Culture Dragon Ball et produits dérivés : un écosystème qui ne faiblit pas

La fascination pour Goku Z se lit aussi dans la multiplication des produits dérivés et collaborations. Les figurines Bandai Gashapon continuent de sortir des séries dédiées. Des collaborations mode comme Converse x Dragon Ball Z annoncée pour 2026 montrent que la licence dépasse le cercle des fans d’anime pour toucher la culture streetwear.

Le marché des cartes Dragon Ball Z connaît lui aussi un regain d’activité, avec des références qui s’échangent activement sur les plateformes de commerce spécialisées. Cette diversification des supports, de la figurine collector à la sneaker en édition limitée, garantit une visibilité permanente du personnage dans des sphères qui ne sont pas strictement liées au manga ou à l’anime.

Dragon Ball Z fonctionne en 2026 comme un univers transmedia complet, où chaque support renvoie aux autres. Un acheteur de sneakers Converse découvre ou redécouvre la série. Un joueur de Sparking! ZERO s’intéresse aux figurines des personnages qu’il utilise en jeu. Les points d’entrée se multiplient sans se cannibaliser.

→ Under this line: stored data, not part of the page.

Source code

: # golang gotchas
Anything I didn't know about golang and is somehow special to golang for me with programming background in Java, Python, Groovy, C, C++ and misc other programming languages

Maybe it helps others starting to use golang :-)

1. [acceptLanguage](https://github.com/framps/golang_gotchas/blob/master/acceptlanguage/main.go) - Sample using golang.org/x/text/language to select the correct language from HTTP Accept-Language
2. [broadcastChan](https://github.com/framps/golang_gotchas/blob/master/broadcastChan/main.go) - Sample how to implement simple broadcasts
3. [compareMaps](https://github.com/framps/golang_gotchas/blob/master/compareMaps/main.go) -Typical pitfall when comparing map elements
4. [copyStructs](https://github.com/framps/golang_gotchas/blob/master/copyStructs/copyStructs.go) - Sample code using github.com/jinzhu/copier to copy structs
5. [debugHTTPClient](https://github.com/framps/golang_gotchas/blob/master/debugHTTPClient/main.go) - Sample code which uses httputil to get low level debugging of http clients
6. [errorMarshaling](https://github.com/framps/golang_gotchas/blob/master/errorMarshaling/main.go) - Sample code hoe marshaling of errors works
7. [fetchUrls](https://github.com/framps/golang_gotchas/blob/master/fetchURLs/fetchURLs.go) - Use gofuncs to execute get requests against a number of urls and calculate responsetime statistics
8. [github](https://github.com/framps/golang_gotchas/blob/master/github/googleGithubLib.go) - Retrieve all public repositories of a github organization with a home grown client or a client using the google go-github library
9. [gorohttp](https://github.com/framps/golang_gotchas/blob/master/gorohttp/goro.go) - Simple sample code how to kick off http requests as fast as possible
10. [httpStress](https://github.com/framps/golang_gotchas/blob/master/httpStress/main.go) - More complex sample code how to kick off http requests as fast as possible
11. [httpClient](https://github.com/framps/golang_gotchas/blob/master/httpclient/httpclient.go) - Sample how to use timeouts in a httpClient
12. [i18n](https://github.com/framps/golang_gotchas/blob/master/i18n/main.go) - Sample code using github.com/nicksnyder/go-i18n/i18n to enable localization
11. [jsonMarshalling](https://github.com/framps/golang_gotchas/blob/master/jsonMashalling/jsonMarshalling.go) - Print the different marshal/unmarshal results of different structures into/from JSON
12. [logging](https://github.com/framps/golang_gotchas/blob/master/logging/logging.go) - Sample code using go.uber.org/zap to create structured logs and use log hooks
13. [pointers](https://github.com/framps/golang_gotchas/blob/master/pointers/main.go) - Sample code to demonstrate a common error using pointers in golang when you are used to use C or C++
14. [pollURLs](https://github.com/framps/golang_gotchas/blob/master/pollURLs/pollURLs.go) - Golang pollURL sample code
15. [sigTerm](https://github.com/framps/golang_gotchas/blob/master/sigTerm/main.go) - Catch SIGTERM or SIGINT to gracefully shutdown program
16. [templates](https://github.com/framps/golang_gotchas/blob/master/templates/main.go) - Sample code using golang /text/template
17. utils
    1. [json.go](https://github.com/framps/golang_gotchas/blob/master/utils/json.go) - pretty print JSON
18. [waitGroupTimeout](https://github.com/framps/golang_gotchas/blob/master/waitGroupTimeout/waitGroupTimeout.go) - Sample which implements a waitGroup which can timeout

La longévité de Goku Z tient finalement à cette architecture. Le personnage n’est pas figé dans une seule oeuvre terminée : il existe simultanément dans des jeux actifs, des projets fans, des produits dérivés, des débats communautaires et des annonces officielles. Tant que ces canaux continueront de se nourrir mutuellement, la fascination n’a pas de raison de s’éteindre.